Passage shown below:

OAKLAND - Registered nurses at Alta Bates Summit Medical Center campuses in Berkeley and Oakland gave notice Tuesday that they plan to strike starting on Christmas Eve.

Nurses plan to strike starting at 7 a.m. that day and continue walking the picket lines until the morning of Jan. 2. The walkouts will occur at 2450 Ashby Ave. and 2001 Dwight Way in Berkeley and 350 Hawthorne Ave. in Oakland.
Nurses have been negotiating with their employer Sutter Health since June of last year.

Working conditions, continuing education and benefits are keeping the parties from reaching an agreement, according to the California Nurses Association and National Nurses United, the unions representing the nurses.

Sutter Health officials said the nurses' union "is using patients as bargaining chips, just as the 'tripledemic' of flu, RSV (respiratory syncytial virus) and COVID is slamming hospitals across the region." 

According to Sutter Health, nurses are demanding "an unsustainable wage increase of 40 percent" over four years, which is out of line with their peers.

End of Passage shown.

• [What to work on]:
- 1) In the article on the Alta Bates Summit nurses' strike, when do the nurses plan to stop walking the picket lines?
- 2) Write the next few paragraphs of the article on the Alta Bates Summit nurses' strike, picking up after its final sentence.

Data section below:

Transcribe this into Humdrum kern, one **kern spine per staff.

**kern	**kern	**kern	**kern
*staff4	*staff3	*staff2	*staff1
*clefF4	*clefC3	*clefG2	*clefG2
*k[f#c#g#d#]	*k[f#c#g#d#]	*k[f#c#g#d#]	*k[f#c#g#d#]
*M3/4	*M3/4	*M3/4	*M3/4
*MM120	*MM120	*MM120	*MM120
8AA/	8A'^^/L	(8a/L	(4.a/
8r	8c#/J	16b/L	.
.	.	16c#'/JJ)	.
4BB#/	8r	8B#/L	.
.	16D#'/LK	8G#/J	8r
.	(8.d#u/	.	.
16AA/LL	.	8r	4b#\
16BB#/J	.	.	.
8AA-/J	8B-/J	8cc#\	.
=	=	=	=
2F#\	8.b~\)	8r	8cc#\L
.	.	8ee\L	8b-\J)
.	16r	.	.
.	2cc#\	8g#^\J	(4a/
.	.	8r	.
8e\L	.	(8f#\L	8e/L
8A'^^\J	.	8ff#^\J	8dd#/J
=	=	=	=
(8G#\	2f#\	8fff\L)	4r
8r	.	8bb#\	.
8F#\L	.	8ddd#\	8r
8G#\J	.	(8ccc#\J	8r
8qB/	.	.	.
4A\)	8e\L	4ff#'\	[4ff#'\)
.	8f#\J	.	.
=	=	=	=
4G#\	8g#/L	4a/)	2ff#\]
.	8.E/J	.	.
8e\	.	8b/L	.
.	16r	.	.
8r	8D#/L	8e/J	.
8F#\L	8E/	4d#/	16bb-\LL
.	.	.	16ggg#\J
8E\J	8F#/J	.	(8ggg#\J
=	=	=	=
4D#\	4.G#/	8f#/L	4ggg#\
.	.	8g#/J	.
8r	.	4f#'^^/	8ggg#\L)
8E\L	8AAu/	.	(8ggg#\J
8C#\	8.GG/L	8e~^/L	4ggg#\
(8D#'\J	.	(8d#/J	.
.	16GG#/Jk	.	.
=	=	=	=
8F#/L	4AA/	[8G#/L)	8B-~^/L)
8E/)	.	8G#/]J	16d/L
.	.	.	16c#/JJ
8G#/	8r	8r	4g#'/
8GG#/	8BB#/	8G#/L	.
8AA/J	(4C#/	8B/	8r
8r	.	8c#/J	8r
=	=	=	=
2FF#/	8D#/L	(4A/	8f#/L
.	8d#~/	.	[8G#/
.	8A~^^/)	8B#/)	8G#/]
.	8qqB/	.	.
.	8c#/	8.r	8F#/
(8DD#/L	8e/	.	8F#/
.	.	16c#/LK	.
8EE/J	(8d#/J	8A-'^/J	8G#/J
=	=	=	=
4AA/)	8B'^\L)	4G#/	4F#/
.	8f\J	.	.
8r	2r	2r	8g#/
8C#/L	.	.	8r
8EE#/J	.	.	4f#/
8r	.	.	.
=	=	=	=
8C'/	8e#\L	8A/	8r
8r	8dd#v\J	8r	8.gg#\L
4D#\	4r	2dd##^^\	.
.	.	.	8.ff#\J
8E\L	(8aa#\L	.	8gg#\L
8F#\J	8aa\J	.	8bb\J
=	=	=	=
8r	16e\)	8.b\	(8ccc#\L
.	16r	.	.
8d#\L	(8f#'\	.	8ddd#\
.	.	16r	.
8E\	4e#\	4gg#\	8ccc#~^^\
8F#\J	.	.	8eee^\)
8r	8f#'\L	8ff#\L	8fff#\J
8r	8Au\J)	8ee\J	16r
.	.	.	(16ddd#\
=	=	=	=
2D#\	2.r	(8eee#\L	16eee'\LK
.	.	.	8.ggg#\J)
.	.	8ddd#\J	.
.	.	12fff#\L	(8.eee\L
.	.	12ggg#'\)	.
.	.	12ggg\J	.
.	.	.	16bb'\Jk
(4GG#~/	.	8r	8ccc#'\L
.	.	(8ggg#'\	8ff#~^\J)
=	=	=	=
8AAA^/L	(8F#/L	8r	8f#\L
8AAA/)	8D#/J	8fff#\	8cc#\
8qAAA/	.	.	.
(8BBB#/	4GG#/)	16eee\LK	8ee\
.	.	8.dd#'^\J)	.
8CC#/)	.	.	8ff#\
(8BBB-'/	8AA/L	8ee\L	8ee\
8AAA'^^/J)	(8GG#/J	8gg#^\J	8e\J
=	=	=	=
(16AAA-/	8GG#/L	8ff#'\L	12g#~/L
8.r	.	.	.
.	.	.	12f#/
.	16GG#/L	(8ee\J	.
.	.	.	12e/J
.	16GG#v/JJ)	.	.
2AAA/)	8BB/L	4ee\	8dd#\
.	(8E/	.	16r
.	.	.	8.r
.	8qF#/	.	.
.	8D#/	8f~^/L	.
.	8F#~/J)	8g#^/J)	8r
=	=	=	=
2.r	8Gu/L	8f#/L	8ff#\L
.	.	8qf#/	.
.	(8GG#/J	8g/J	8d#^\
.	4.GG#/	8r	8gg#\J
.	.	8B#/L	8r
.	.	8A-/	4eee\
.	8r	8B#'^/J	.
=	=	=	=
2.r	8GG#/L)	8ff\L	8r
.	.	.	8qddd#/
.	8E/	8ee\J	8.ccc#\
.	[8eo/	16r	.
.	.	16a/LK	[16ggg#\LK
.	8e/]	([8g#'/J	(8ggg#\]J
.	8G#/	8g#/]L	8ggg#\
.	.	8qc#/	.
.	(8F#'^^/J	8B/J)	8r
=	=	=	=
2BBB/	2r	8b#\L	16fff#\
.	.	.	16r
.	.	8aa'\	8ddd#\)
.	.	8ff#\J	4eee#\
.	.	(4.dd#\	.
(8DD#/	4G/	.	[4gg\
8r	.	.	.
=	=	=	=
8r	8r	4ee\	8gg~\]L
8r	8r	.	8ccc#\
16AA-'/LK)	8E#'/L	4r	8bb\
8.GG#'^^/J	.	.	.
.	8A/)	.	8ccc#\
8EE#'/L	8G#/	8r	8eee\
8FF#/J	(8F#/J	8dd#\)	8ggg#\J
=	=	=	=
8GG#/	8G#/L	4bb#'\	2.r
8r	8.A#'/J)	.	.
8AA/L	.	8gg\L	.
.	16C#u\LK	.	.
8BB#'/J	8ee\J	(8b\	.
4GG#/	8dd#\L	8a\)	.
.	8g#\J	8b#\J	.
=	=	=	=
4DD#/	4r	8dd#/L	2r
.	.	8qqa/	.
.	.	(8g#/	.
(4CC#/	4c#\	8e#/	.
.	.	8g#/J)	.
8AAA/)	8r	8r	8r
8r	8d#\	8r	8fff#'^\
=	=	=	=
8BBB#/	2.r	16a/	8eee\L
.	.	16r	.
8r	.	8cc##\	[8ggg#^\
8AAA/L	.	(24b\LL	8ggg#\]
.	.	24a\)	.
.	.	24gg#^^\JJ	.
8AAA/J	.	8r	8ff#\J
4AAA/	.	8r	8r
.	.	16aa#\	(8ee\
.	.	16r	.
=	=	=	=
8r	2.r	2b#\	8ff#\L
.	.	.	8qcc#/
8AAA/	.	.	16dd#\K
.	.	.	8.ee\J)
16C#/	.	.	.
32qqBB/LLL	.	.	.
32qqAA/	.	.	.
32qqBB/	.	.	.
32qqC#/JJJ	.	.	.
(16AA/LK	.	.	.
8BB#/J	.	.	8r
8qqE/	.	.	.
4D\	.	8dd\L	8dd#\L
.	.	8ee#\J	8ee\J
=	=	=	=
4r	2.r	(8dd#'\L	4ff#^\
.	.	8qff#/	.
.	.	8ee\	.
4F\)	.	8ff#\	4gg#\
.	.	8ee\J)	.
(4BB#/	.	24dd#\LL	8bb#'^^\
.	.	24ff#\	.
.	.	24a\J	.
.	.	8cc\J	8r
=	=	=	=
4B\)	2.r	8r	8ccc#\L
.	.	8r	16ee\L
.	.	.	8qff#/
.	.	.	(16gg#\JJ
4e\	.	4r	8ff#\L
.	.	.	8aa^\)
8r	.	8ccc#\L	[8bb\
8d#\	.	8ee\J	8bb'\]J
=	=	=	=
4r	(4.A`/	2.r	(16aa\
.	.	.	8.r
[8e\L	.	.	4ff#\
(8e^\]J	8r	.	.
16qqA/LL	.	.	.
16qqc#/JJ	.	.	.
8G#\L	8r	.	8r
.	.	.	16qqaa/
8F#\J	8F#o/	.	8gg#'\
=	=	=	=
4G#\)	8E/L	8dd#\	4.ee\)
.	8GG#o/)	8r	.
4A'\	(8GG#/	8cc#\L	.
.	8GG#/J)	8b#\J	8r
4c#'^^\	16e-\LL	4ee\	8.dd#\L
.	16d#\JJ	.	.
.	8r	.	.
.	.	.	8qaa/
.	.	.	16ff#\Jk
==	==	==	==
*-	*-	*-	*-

End of Data section.

• [Answers for the exercise]:
- 1) The morning of Jan. 2.

- 2)
Kaiser Permanente approved a 22.5 percent increase over four years. Stanford Medicine approved a 17 percent increase over three years and UCSF nurses are getting a 16 percent increase over three years, Sutter Health officials said. 

The average annual salary of Sutter Health nurses is almost $170,000, according to Sutter Health. The average annual wage for registered nurses in California is $124,000, according to the U.S. Bureau of Labor Statistics.

Sutter Health is offering a 22.4 percent pay increase over four years, employer-paid health benefits for nurses and their families as well as other benefits. 

"Every other Sutter Health-affiliated hospital with California Nurses Association-represented members, 16 in total, approved their contracts weeks ago," a Sutter Health spokesperson said. "Yet, the union at Alta Bates Summit continues to be the outlier, making unrealistic demands and not giving a counterproposal on wages during the last bargaining session." 

The spokesperson added that the nurses are "not committed to finding reasonable solutions to bring these two-year negotiations to a close."

Sutter Health is making plans so it can treat patients despite the strike.

Ninety-seven percent of union nurses voted Monday to authorize the strike, union officials said.